WHAT THIS EXERCISE ASKS »
1. In the Groucho Marx quotations page, which club was the resignation telegram addressed to?
2. Carry on the Groucho Marx quotations page past its last entry, keeping the same layout of quote lines followed by source lines.

EXTRACT »
=-=-=
Groucho Marx

Julius Henry Marx primarily known as Groucho Marx, was an American comedian and actor, famous for his work in the Marx Brothers comedy team, and his solo film and television career.

Sourced

  • A likely story — and probably true.
    • The Al Jolson Show repartee following a trite, scripted Al Jolson joke. (1949)

  • Although it is generally known, I think it's about time to announce that I was born at a very early age.
    • From his autobiography Groucho and Me (1959)

  • I sent the club a wire stating, "PLEASE ACCEPT MY RESIGNATION. I DON'T WANT TO BELONG TO ANY CLUB THAT WILL ACCEPT PEOPLE LIKE ME AS A MEMBER".
    • Telegram to the Friar's Club of Beverly Hills to which he belonged, as recounted in Groucho and Me (1959), p. 321
  • [Variant:] "Please accept my resignation. I don’t care to belong to any club that will have me as a member".
    • As quoted in The Groucho Letters (1967) by Arthur Sheekman. The sentiment predates Groucho, however; it likely originated with John Galsworthy, The Forsyte Saga, chapter II: Old Jolyon is said to despise the club that took him as a member after another refused him because he was in trade.
=-=-=
PROVIDED DATA »
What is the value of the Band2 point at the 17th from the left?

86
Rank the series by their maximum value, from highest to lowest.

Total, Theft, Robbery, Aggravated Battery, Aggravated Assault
=-=-=
TASK-BY-TASK RESULTS »
1. The Friar's Club of Beverly Hills.

2.
  • No one is completely unhappy at the failure of his best friend.
    • From his book Groucho and Me

  • Here's to our wives and girlfriends... may they never meet! (Variation on an old Royal Navy wardroom toast: "Wives and Sweethearts! May they never meet!")

  • From the moment I picked your book up until I laid it down I was convulsed with laughter. Someday I intend reading it.
    • To S J Perelman about his book Dawn Ginsbergh’s Revenge (1929), as quoted in LIFE (9 February 1962)

  • They say Allen got something from the Marx Brothers. He got nothing. Maybe twenty years ago, he might have been inspired. Today he's an original. The best, the funniest.

  • I got $25 from Reader's Digest last week for something I never said. I get credit all the time for things I never said. You know that line in You Bet Your Life? The guy says he has seventeen kids and I say: "I smoke a cigar, but I take it out of my mouth occasionally"? I never said that.

  • I did a bond tour during the Second World War... We were raising money, and we played Boston and Philadelphia and most of the big cities. And we got to Minneapolis. There wasn't any big theater to play there, so we did our show in a railroad station. Then I told the audience that I knew a girl in Minneapolis. She was also known in St.Paul, she used to come over to visit me. She was known as "The Tail Of Two Cities." I didn't sell any more bonds, but eh... they didn't allow me to appear anymore.
    • Recounting a War Bonds tour in his Carnegie Hall appearance (6 May 1972)

  • My experience is that people are most likely to listen to reason when in bed.
    • Liner notes of An Evening With Groucho (1972) the recording of his appearance at Carnegie Hall.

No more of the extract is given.